§ **Extracted records**:
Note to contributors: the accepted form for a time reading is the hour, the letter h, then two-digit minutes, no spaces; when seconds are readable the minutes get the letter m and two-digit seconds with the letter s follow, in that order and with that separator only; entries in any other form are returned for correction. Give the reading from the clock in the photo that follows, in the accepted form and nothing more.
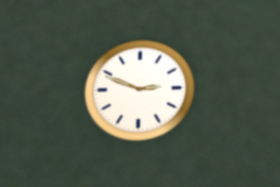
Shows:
2h49
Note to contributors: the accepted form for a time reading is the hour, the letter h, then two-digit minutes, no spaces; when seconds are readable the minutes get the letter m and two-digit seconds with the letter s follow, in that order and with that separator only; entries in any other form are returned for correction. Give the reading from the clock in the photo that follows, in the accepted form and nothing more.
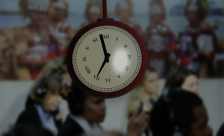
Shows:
6h58
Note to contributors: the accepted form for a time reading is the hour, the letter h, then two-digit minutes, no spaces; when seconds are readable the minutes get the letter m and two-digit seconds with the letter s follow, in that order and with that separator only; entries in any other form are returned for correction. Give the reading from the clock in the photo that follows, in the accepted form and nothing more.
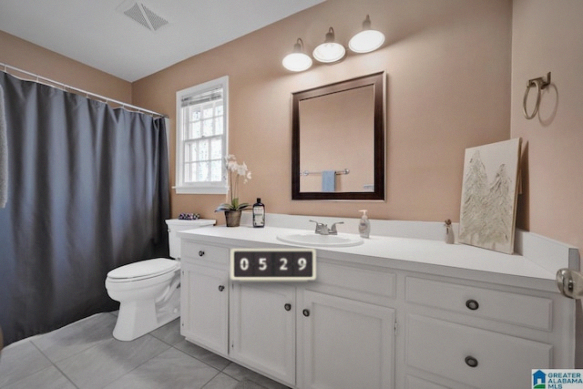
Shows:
5h29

§ **GIVEN EXERCISE**: Express the whole listing above as a JSON list of strings with one string per line. Skip blank lines and omit the pictures.

§ **FULL RESPONSE**:
[
  "Note to contributors: the accepted form for a time reading is the hour, the letter h, then two-digit minutes, no spaces; when seconds are readable the minutes get the letter m and two-digit seconds with the letter s follow, in that order and with that separator only; entries in any other form are returned for correction. Give the reading from the clock in the photo that follows, in the accepted form and nothing more.",
  "Shows:",
  "2h49",
  "Note to contributors: the accepted form for a time reading is the hour, the letter h, then two-digit minutes, no spaces; when seconds are readable the minutes get the letter m and two-digit seconds with the letter s follow, in that order and with that separator only; entries in any other form are returned for correction. Give the reading from the clock in the photo that follows, in the accepted form and nothing more.",
  "Shows:",
  "6h58",
  "Note to contributors: the accepted form for a time reading is the hour, the letter h, then two-digit minutes, no spaces; when seconds are readable the minutes get the letter m and two-digit seconds with the letter s follow, in that order and with that separator only; entries in any other form are returned for correction. Give the reading from the clock in the photo that follows, in the accepted form and nothing more.",
  "Shows:",
  "5h29"
]